* PASSAGE SHOWN
◇ ◇ ◇

I haven't yet seen a proof on the lower bound of cycle detection, so I don't
know if other quicker solutions (like Brent's algorithm) are optimal or are
just the best we've found.

And I don't think there is anything incorrect with referring to Floyd's cycle-
finding algorithm as the tortoise and the hare algorithm. Most literature I've
seen mentions the alias too.

------
tonystubblebine
Some people don't like gotcha questions of this type for the reason that they
often aren't relevant to the type of work you're hiring for. If you're more
concerned with productivity, a good technique I've used is to sit someone down
at a computer and give them a simple programming task. Then sit near them and
listen to how fast they type. Almost everyone is going to make noises about
being nervous (because it is nerve wracking) but you can usually tell right
away who is practiced in writing code and who is merely familiar with the
theory of writing code. It's often hard to tell the two apart just by asking
questions. Of course, you should look at the code afterward but a surprisingly
high number of people don't make enough noise on their keyboard for you to
even bother.

◇ ◇ ◇

* SUPPLIED INFORMATION
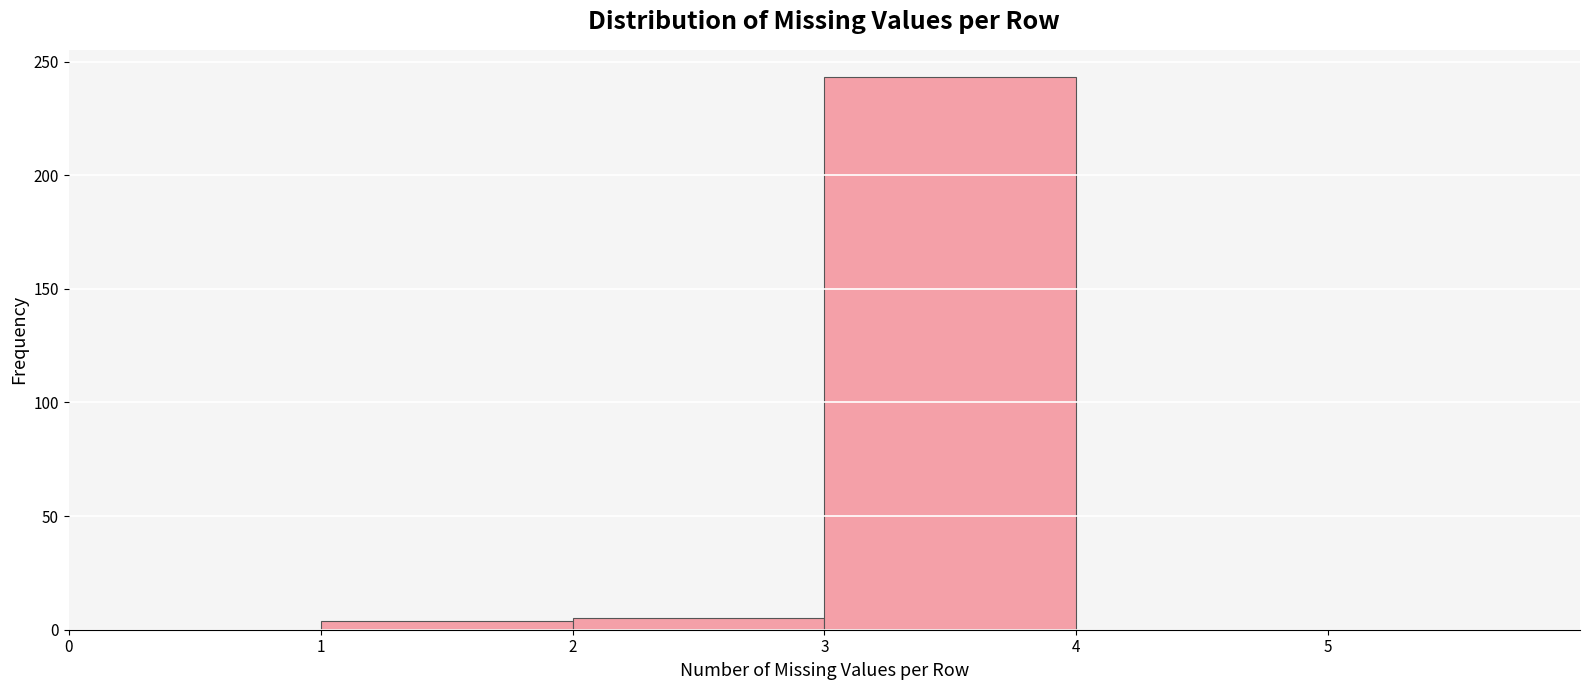

What is the height of the bar covering 3 to 4 on the x-axis? The values are not printed on the chart, so give them approximately, as read against the axis.

245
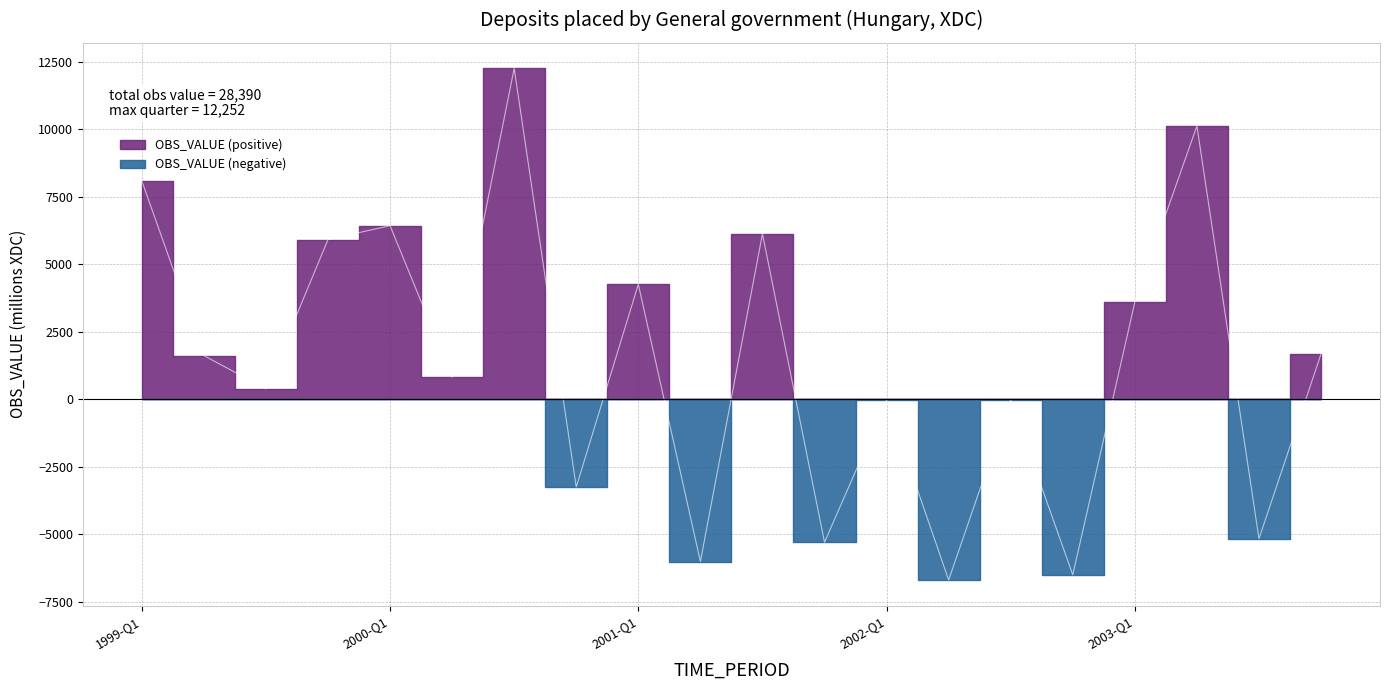

How many lines are shown in the chart?

1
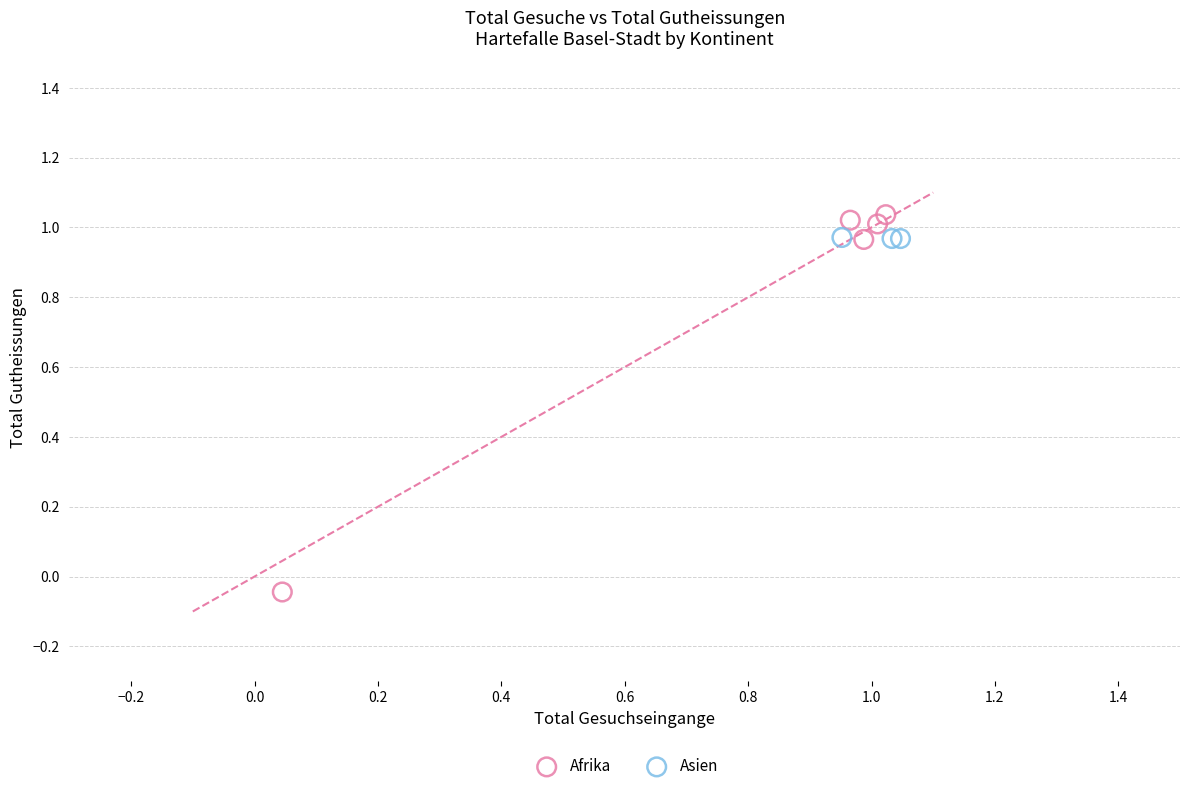

Which series reaches the minimum Y coordinate?

Afrika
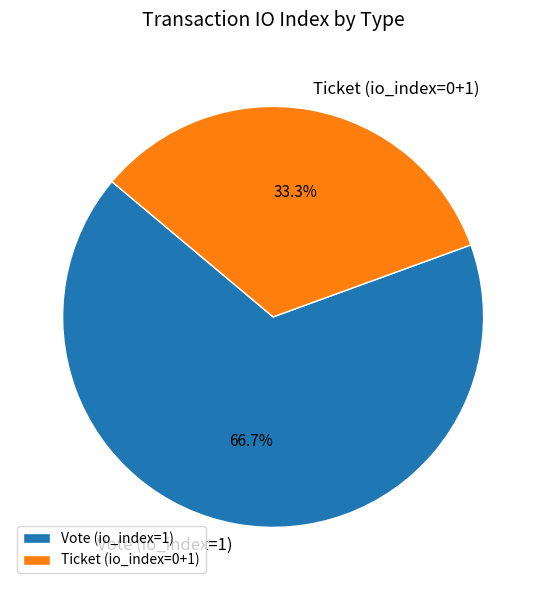

Which category has the smallest portion of the pie?

Ticket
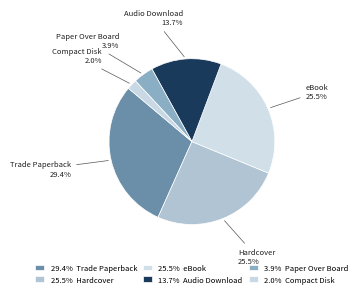

How many segments does this pie chart have?

6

◇ ◇ ◇

* CHECK YOUR UNDERSTANDING
A: Using the forum thread on cycle detection and hiring, answer the following:
(i) Which algorithm does the first poster name as an example of a quicker cycle-detection solution?
(ii) By what alias is Floyd's cycle-finding algorithm mentioned in most of the literature the first poster has seen?
(iii) According to tonystubblebine, what should an interviewer listen to while a candidate works on a simple programming task?
B: Extend the forum thread on cycle detection and hiring, starting after its final sentence.

* ANSWERS BY TASK
A:
(i) Brent's algorithm.
(ii) The tortoise and the hare algorithm.
(iii) How fast the candidate types.

B:
An example web development task might be to create a form that asks for a
search term and then returns all matching rows in a database. Easy, right?
It's supposed to be.

Of course, you could also limit yourself to hiring people with open source
projects. But of all the people I've hired, the one who did best on the gotcha
questions was also the least productive in terms of building software. So you
want to get proof of productivity somehow.

------
jfarmer
I wish there a way to be notified when a URL from a certain domain is
submitted to hacker news! I would've voted it up sooner.

Anyhow, thanks for submitting this. There are more questions to come so keep
your eyes out.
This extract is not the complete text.